Research shows that alcohol and drugs may facilitate coerced sexual initiation by decreasing sexual inhibition and impairing the judgment of the victim. Perpetrators may encourage intoxication in a deliberate attempt to coerce sexual contact or may take advantage of someone who is already intoxicated and thus has a diminished capacity to resist the coercion. Furthermore, alcohol and drugs may contribute to coerced sexual initiation by decreasing the perpetrator’s ability to pick up on the victim’s cues communicating that he or she should stop.

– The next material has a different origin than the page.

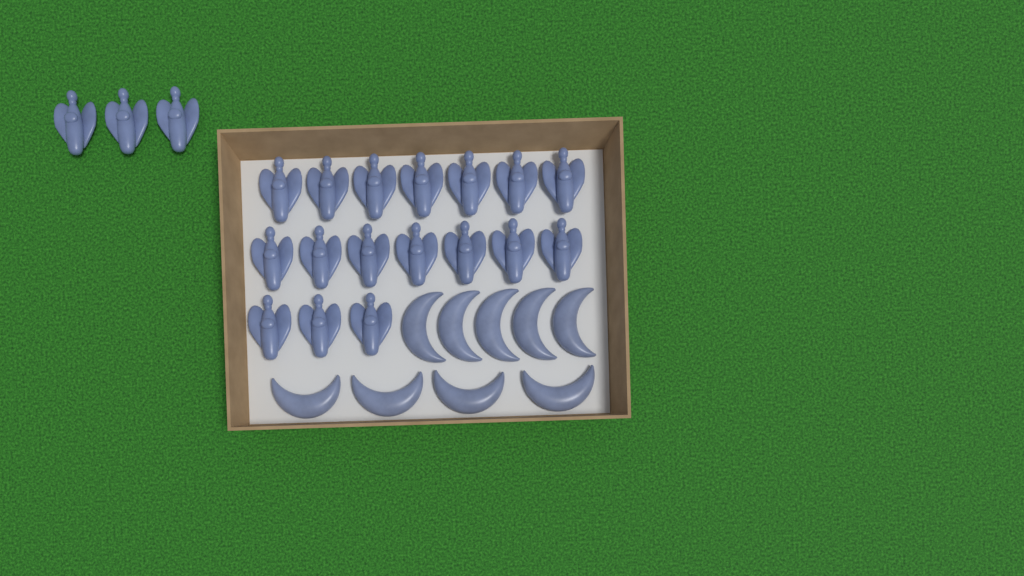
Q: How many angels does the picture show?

The most frequently reported tactics of coerced sexual initiation are physical arousal and verbal persuasion, though in many cases a combination of tactics is used to coerce sexual contact. In general, men report using tactics of coerced sexual initiation more often than women do. According to female victims’ reports, men are more likely to use physical force, while women typically report using less “exploitative” tactics such as sexual arousal and verbal persuasion to coerce sexual contact. The literature generally suggests that women are more likely than men to be victims of sexually coercive tactics. However, at present, gender differences in coercive initiation of sex are difficult to assess, as there is a relative lack of research focusing on female perpetration and male victimization. Interestingly, it has been shown that women’s use of aggression and coercion in sexual experiences is not perceived in the same negative way as men’s use of the same tactics. It is possible that female perpetrators and male victims are less attuned to recognizing coercive tactics when they are used and/or that the consequences of women’s use of these tactics are less severe.

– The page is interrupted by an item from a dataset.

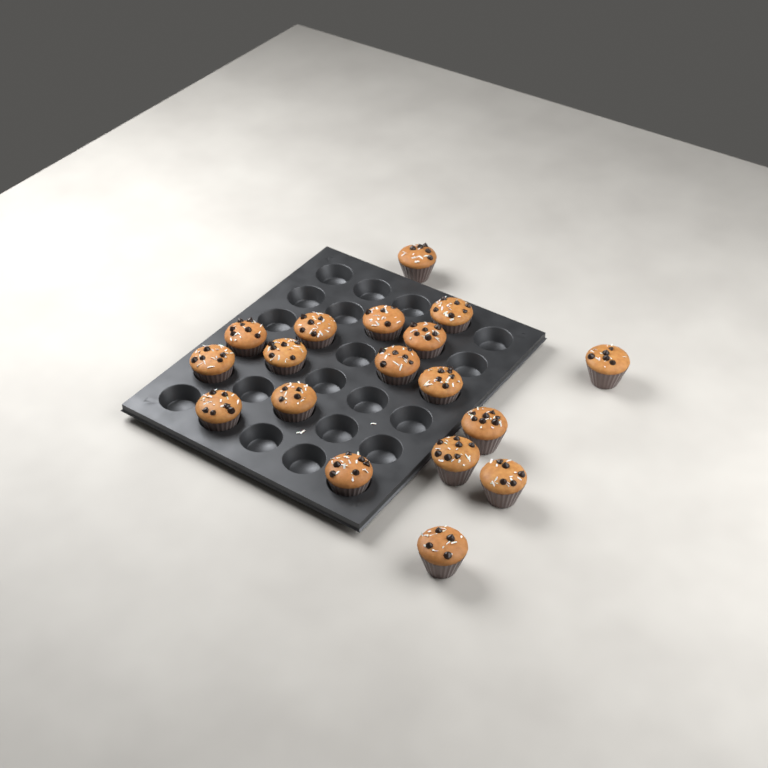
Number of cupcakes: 18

Research indicates that reasons for compliance with coerced sexual initiation can be extrinsic, such as wanting the perpetrator to stop requesting sexual contact, avoiding the potential for further aggression, or preserving the relationship. Acquiescence can also be due to intrinsic motivations such as a sense of obligation to the perpetrator, feelings of guilt, low self-esteem, or permissive attitudes regarding sex. Extrinsic motivations for compliance to coercion are more commonly reported than intrinsic motivations.

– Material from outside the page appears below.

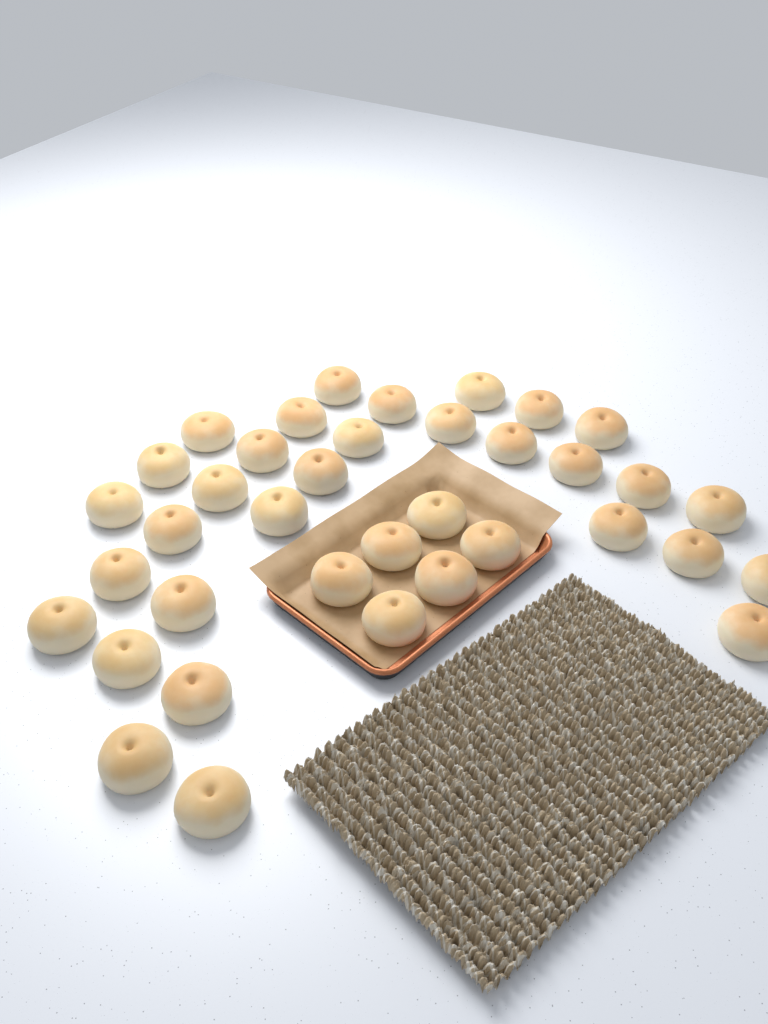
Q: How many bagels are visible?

While coerced sexual initiation is generally not considered as serious as rape, both men and women report negative outcomes resulting from victimization, including increased tension in or termination of a romantic relationship or friendship with the perpetrator, psychological distress, and guilt associated with blaming oneself for what happened. Moreover, the high rates of depression, trauma symptoms, shame, and anger associated with sexual assault victimization in general may also be consequences of coerced sexual initiation.

Bibliography:

  1. Abbey, A., BeShears, R., Clinton-Sherrod, A., & McAuslan, P. (2004). Similarities and differences in women’s sexual assault experiences based on tactics used by the perpetrator. Psychology of Women Quarterly, 28, 323–332. Anderson, P., & Sorensen, W. (1999).
  2. Male and female differences in reports of women’s heterosexual initiation and aggression. Archives of Sexual Behavior, 28, 243–253.
  3. DeGue, S., & DiLillo, D. (2005). “You would if you loved me”: Toward an improved conceptual and etiological understanding of nonphysical male sexual coercion. Aggression and Violent Behavior, 10, 513–532.
  4. Livingston, J., Buddie, A., Testa, M., & VanZile-Tamsen, C. (2004). The role of sexual precedence in verbal sexual coercion. Psychology of Women Quarterly, 28, 287–297.
  5. Oswald, D., & Russell, B. (2006). Perceptions of sexual coercion in heterosexual dating relationships: The role of aggressor gender and tactics. Journal of Sex Research, 43, 87–95.
  6. Struckman-Johnson, C., Struckman-Johnson, D., & Anderson, P. (2003). Tactics of sexual coercion: When men and women won’t take no for an answer. Journal of Sex Research, 40, 76–86.
  7. Tyler, K., Hoyt, D., & Whitbeck, L. (1998). Coercive sexual strategies. Violence and Victims, 13, 47–61.